### [READING PASSAGE]

┄┄┄┄┄┄┄┄┄┄┄┄┄┄┄┄┄┄┄┄

1. Necessity for Information Collection

Section 35(d) of the Investment Company Act of 1940 (15 U.S.C. 80a-34(d)) (“Investment Company Act”), as amended by the National Securities Markets Improvement Act of 1996, prohibits a registered investment company from using a name that the Securities and Exchange Commission (“Commission”) finds by rule to be materially deceptive or misleading. Before section 35(d) was amended, the Commission was required to declare by order that a particular name was misleading and, if necessary, obtain a federal court order prohibiting further use of the name. In amending section 35(d), Congress reaffirmed its concern that investors may focus on an investment company's name to determine the company's investments and risks, and recognized that investor protection would be improved by giving the Commission rulemaking authority to address potentially misleading investment company names.1

The Commission adopted rule 35d-1 to address certain investment company names that are likely to mislead an investor about a company's investment emphasis.2 The Commission believes that investors should not rely on an investment company’s


name as the sole source of information about a company’s investments and risks.3 An investment company’s name, like any other single piece of information about an investment, cannot describe the investment company completely.4 As Congress has recognized, however, the name of an investment company may communicate a great deal to an investor.

The objective of the rule is to address certain broad categories of investment company names that, in the Commission's view, are likely to mislead an investor about a company's investments and risks. The rule requires registered investment companies to invest at least 80% in the type of investments suggested by their names, if their names suggest investments in:

  • a particular type of investment (e.g., the ABC Stock Fund, XYZ Bond Fund, or QRS U.S. Government Fund);


  • a particular industry (e.g., the ABC Utilities Fund or XYZ Health Care Fund); and

  • a particular country or geographic region (e.g., the ABC Japan Fund or XYZ Latin America Fund).


Rule 35d-1 also requires an investment company that uses a name suggesting that its distributions are exempt from federal income tax or from both federal and state income taxes to invest:

  • at least 80% of its assets in securities the income from which is exempt, as applicable, from federal income tax or from both federal and state income tax; or


  • its assets so that at least 80% of the income that it distributes will be exempt, as applicable, from federal income tax or both federal and state income tax.


The rule also prohibits investment company names that represent or imply that the investment company or the securities issued by it are guaranteed, sponsored, recommended, or approved by the U.S. government or any U.S. government agency or instrumentality.

┄┄┄┄┄┄┄┄┄┄┄┄┄┄┄┄┄┄┄┄

### [GIVEN DATA]
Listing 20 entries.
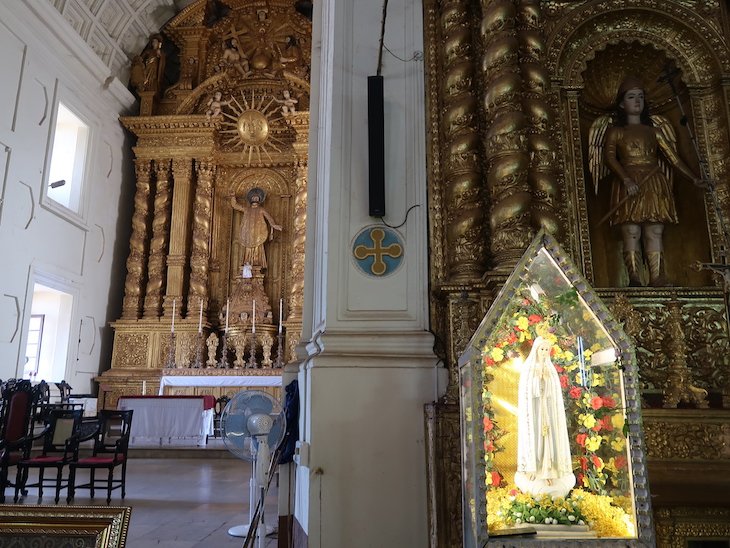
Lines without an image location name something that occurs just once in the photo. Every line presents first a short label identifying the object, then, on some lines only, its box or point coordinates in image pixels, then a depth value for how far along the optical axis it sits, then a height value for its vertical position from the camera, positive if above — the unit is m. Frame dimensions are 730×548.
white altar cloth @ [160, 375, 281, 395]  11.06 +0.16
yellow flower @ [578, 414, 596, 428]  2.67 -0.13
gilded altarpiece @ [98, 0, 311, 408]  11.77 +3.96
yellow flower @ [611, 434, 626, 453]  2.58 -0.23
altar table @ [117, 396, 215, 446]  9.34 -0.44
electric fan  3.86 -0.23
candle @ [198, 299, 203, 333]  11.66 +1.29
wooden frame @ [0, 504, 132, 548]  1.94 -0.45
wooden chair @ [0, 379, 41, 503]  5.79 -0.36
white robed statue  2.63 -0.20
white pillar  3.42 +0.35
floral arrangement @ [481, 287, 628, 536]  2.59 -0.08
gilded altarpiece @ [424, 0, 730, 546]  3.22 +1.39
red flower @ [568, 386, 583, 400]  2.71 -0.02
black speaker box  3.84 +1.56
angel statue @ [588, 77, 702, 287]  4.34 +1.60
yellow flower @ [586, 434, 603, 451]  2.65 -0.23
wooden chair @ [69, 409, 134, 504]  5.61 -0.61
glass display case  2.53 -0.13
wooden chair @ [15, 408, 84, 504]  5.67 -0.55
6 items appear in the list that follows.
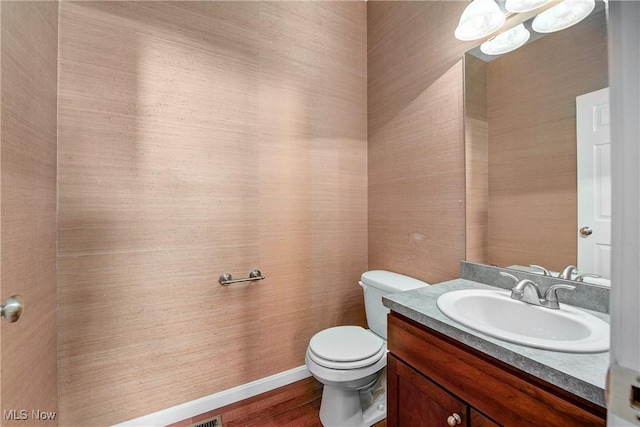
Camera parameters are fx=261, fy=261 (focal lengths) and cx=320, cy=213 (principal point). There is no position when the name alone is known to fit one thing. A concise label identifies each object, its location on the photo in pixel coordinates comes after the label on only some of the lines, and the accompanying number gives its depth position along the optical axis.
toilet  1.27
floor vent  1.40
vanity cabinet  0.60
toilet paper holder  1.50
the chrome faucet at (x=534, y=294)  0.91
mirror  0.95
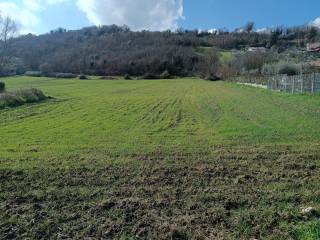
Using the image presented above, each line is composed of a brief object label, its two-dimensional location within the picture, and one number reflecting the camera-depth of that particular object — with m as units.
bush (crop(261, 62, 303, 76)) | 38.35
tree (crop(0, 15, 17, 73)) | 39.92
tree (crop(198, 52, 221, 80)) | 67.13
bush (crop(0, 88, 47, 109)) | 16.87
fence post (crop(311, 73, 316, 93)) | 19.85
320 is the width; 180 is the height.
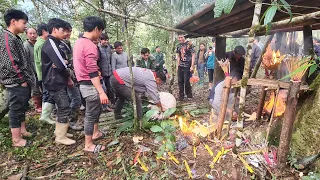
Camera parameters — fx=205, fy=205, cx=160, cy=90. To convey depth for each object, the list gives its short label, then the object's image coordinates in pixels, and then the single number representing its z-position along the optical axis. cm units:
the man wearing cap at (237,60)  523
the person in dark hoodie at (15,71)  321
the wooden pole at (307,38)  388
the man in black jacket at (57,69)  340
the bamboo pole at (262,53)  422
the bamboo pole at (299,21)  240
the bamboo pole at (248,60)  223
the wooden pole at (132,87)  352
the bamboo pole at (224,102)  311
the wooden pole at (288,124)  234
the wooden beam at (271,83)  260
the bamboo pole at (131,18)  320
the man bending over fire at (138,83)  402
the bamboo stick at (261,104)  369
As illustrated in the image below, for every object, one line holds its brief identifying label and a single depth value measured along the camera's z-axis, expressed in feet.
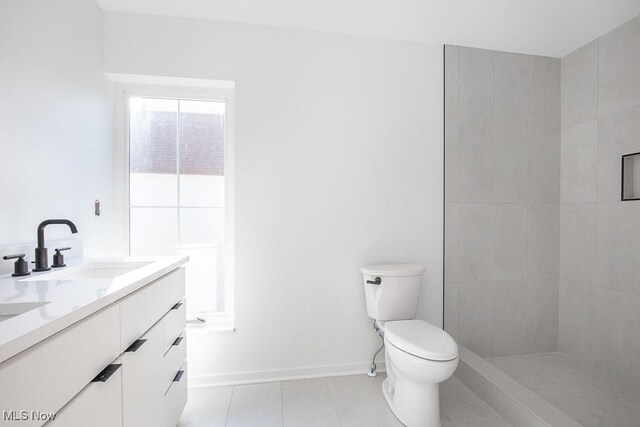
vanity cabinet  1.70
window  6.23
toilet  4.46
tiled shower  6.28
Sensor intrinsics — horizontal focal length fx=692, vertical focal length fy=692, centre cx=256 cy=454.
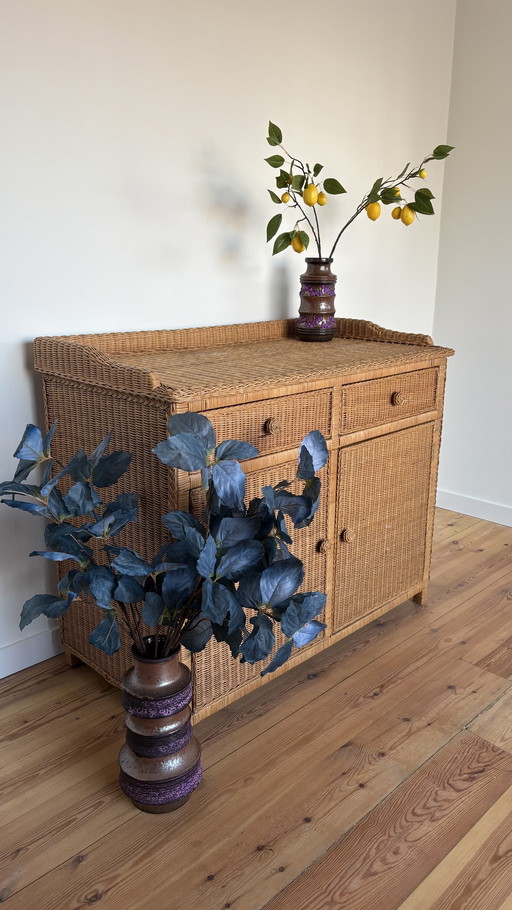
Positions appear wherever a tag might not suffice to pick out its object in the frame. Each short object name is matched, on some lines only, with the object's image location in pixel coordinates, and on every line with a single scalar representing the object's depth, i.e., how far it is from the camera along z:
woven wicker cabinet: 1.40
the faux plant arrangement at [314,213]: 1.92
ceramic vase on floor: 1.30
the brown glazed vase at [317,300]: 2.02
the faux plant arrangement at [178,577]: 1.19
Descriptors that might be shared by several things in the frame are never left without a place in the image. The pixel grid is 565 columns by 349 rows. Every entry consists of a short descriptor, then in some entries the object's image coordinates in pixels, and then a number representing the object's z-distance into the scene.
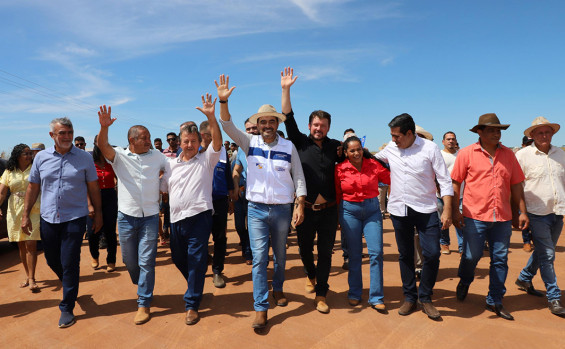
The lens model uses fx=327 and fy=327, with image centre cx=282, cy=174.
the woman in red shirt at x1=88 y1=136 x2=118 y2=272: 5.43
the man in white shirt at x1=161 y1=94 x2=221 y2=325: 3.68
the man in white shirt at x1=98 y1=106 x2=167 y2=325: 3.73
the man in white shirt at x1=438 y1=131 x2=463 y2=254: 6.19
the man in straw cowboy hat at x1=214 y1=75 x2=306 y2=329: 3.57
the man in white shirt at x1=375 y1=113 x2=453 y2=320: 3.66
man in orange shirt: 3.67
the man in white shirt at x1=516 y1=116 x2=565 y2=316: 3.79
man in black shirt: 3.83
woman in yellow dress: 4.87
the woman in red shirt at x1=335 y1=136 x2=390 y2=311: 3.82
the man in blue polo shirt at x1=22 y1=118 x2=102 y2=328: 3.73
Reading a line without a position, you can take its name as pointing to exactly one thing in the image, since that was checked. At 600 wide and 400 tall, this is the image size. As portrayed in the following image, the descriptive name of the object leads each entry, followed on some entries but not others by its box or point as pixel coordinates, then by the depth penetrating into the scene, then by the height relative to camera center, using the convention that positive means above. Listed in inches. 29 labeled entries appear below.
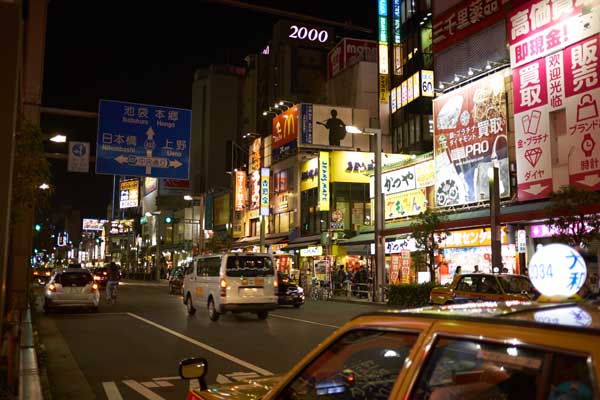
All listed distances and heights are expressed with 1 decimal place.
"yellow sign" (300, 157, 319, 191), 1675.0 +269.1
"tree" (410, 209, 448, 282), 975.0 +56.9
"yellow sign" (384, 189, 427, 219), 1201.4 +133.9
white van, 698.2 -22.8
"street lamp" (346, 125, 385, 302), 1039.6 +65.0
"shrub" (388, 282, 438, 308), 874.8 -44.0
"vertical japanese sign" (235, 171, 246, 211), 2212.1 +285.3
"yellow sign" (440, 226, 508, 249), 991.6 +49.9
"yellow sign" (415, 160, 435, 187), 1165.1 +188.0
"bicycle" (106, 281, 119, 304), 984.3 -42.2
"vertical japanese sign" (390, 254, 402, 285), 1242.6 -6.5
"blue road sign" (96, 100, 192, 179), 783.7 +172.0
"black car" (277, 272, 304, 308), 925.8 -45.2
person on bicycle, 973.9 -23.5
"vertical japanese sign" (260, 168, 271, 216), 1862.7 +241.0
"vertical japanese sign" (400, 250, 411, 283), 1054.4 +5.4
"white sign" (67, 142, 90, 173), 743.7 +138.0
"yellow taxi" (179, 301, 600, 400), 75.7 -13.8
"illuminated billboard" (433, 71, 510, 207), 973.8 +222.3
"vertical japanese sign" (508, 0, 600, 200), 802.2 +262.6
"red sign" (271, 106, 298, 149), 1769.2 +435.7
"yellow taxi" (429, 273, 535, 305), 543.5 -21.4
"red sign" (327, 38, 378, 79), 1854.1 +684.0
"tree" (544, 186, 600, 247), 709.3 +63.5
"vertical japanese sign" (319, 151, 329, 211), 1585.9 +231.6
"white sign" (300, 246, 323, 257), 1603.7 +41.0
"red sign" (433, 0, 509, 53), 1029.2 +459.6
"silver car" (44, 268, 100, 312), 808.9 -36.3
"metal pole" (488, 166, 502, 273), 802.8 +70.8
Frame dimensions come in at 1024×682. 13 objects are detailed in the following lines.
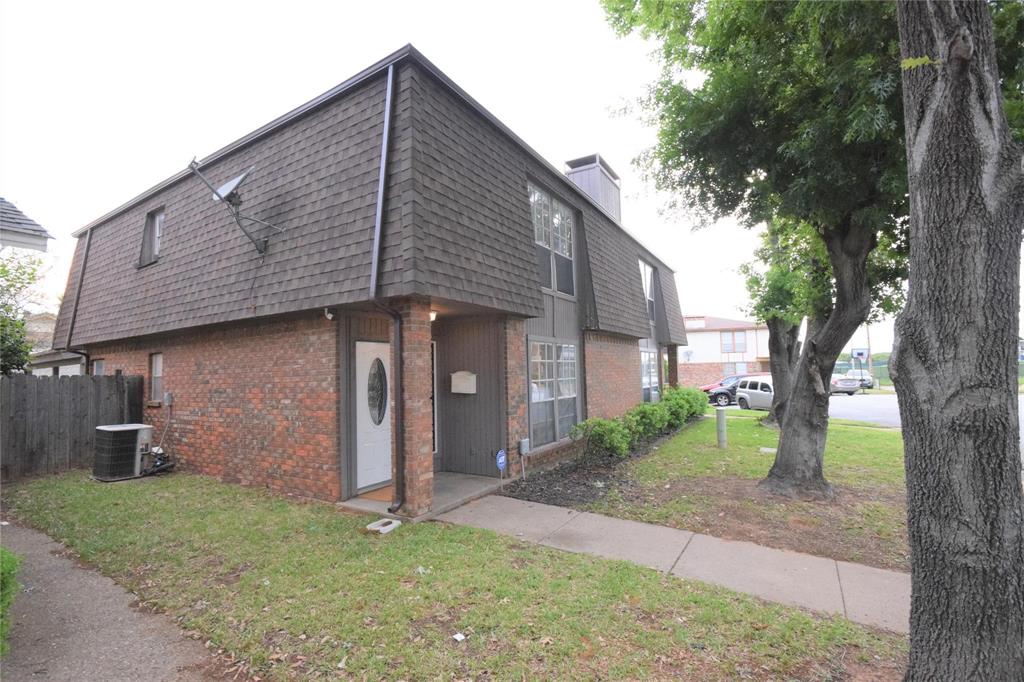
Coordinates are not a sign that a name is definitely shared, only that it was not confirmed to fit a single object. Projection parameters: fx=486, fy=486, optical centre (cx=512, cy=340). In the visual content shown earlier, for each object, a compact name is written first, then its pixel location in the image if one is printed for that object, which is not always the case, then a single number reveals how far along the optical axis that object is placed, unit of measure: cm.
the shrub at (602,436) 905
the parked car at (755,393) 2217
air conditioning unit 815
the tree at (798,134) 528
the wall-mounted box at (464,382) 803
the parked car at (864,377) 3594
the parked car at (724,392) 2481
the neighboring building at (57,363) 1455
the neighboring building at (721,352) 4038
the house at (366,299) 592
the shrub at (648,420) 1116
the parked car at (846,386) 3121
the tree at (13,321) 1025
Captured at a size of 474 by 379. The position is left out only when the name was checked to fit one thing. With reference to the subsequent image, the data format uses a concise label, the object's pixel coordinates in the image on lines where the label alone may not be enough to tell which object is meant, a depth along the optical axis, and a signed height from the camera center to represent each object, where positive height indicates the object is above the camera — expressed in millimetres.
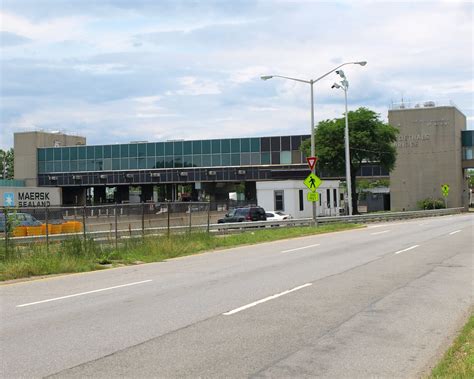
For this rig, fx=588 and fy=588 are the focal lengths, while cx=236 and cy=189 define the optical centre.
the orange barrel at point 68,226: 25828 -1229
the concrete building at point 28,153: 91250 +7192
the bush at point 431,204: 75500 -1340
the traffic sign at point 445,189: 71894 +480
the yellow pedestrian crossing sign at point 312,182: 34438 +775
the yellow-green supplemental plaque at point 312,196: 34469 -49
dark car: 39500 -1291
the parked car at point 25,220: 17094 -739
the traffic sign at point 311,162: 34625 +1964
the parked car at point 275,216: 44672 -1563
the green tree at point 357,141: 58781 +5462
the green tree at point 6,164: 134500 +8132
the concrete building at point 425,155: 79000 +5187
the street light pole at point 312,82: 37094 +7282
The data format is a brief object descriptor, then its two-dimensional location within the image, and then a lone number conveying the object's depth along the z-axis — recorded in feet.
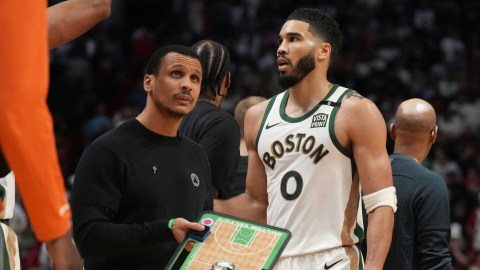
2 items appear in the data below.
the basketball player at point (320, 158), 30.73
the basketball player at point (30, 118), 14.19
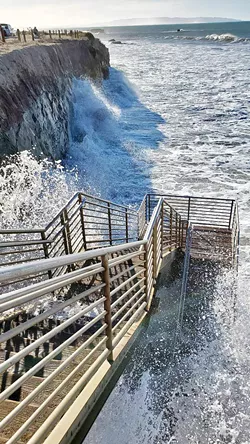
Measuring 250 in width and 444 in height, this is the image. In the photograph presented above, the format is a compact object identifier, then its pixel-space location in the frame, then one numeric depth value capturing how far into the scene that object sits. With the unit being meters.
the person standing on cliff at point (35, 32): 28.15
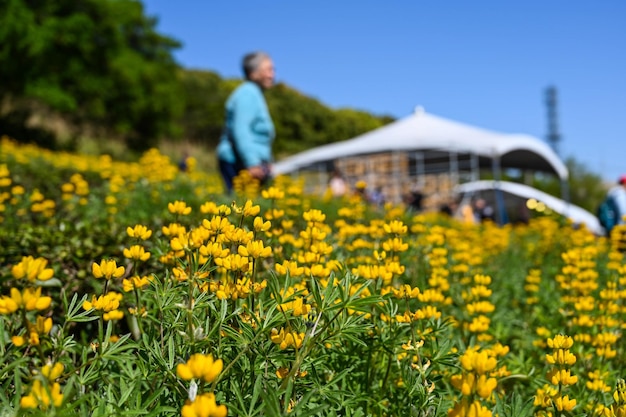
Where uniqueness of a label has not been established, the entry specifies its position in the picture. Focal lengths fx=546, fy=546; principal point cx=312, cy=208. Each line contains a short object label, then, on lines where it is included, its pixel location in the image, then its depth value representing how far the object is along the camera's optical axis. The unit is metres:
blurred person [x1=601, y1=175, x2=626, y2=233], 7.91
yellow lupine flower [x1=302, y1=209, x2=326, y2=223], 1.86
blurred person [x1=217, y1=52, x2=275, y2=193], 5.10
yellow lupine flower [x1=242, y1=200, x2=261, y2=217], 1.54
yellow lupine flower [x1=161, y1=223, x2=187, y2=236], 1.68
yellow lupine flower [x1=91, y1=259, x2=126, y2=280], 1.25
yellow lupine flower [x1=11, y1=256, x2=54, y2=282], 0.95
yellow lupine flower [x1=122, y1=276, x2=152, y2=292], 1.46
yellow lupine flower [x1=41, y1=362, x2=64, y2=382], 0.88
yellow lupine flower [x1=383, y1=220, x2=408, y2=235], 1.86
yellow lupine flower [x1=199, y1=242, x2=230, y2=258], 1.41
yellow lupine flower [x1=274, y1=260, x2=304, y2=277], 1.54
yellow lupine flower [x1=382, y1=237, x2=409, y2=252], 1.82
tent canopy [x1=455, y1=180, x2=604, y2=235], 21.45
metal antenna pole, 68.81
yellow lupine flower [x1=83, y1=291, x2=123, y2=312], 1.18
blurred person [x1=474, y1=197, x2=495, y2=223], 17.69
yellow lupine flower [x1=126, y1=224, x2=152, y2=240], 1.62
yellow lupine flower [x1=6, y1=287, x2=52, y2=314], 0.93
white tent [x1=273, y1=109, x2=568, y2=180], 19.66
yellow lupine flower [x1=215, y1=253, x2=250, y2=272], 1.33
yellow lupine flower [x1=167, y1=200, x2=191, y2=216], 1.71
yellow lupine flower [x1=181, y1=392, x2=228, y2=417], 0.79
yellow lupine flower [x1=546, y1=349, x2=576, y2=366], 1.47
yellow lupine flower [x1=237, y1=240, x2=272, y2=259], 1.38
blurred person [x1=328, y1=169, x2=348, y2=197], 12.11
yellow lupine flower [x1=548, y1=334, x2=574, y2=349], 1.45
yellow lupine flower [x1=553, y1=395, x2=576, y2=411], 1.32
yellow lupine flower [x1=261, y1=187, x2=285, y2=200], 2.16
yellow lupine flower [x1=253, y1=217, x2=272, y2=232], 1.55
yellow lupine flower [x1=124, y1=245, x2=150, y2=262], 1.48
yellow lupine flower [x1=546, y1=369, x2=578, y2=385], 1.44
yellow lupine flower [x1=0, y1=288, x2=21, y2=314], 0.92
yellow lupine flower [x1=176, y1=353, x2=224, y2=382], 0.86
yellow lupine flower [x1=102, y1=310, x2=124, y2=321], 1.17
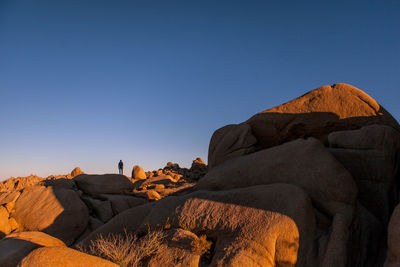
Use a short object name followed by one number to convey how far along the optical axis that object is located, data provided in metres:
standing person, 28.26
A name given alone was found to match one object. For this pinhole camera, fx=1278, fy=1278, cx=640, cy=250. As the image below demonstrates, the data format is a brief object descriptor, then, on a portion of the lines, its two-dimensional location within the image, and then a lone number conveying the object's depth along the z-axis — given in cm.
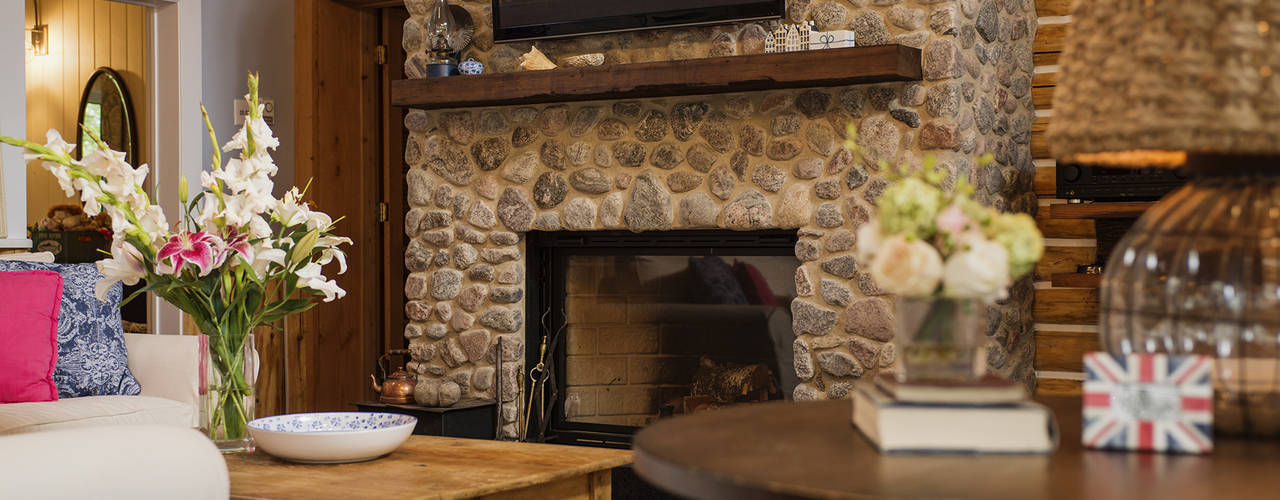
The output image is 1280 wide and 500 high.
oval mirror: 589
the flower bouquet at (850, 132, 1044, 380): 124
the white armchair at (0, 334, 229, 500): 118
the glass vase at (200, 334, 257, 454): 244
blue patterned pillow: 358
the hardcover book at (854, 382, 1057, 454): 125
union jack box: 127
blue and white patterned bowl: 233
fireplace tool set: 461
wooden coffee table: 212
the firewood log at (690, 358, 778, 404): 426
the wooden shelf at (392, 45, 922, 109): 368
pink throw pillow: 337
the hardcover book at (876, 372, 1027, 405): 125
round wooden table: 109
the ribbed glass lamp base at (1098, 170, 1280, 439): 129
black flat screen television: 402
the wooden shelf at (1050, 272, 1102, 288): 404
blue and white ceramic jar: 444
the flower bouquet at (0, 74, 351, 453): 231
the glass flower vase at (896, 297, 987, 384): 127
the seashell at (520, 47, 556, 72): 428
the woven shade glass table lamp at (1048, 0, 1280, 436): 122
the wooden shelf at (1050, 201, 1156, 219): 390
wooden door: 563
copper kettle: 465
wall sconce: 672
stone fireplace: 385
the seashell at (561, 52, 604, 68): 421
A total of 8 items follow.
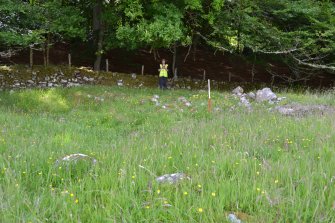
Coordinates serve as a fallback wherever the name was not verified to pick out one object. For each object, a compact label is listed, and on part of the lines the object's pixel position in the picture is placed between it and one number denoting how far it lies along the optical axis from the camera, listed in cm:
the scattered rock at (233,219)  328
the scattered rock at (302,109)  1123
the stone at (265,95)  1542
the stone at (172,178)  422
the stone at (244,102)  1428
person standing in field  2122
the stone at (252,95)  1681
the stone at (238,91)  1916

┄┄┄┄┄┄┄┄┄┄┄┄┄┄┄┄┄┄┄┄

### [ACTIVITY A]
Swap "at least 80%" for "at least 90%" in the passage on rule 35d-1, and give the part starting at "Rule 35d-1 also" and ending at "state income tax.".
### [ACTIVITY B]
Supply the next part of the passage on misleading investment company names, picking up after its final sentence.

### [WRITTEN RESPONSE A]
Rule 35d-1 also requires an investment company that uses a name suggesting that its distributions are exempt from federal income tax or from both federal and state income taxes to invest:

  • at least 90% of its assets in securities the income from which is exempt, as applicable, from federal income tax or from both federal and state income tax; or


  • its assets so that at least 90% of the income that it distributes will be exempt, as applicable, from federal income tax or both federal and state income tax.

### [WRITTEN RESPONSE B]
The rule generally requires, among other things, that the 80% investment requirement either must be a fundamental policy of an investment company affected by the rule, or the investment company must have adopted a policy to provide notice to shareholders at least 60 days prior to any change in its 80% investment policy in order for its name not to be deemed misleading under the rule. This preparation and delivery of the notice to existing shareholders is a collection of information within the meaning of the Paperwork Reduction Act of 1995 (44 U.S.C. 3501 et seq.).

2. Purpose of the Information Collection


The rule’s notice policy provision will help to ensure that when shareholders purchase shares in an investment company based, at least in part, on its name, and with the expectation that it will follow the investment policy suggested by that name, they will have a reasonable time to decide whether to redeem their shares in the event that the investment company decides to pursue a different investment policy.

3. Role of Improved Information Technology


The Commission’s electronic filing system (Electronic Data Gathering, Analysis and Retrieval or “EDGAR”) is designed to automate the filing, processing and dissemination of full disclosure filings. The system permits public companies to transmit filings to the Commission electronically. This automation has increased the speed, accuracy and availability of information, generating benefits to investors and financial markets. The rule, however, does not require that an investment company file the notice to shareholders described above with the Commission.

4. Efforts to Identify Duplication

The Commission periodically evaluates rule-based reporting and recordkeeping requirements for duplication and reevaluates these requirements whenever it proposes a rule or a change in a rule. The reporting and recordkeeping requirements provided by rule 35d-1 are not duplicated elsewhere.

5. Effect on Small Entities

We review all rules periodically, as required by the Regulatory Flexibility Act, to identify methods to minimize recordkeeping or reporting requirements affecting small businesses.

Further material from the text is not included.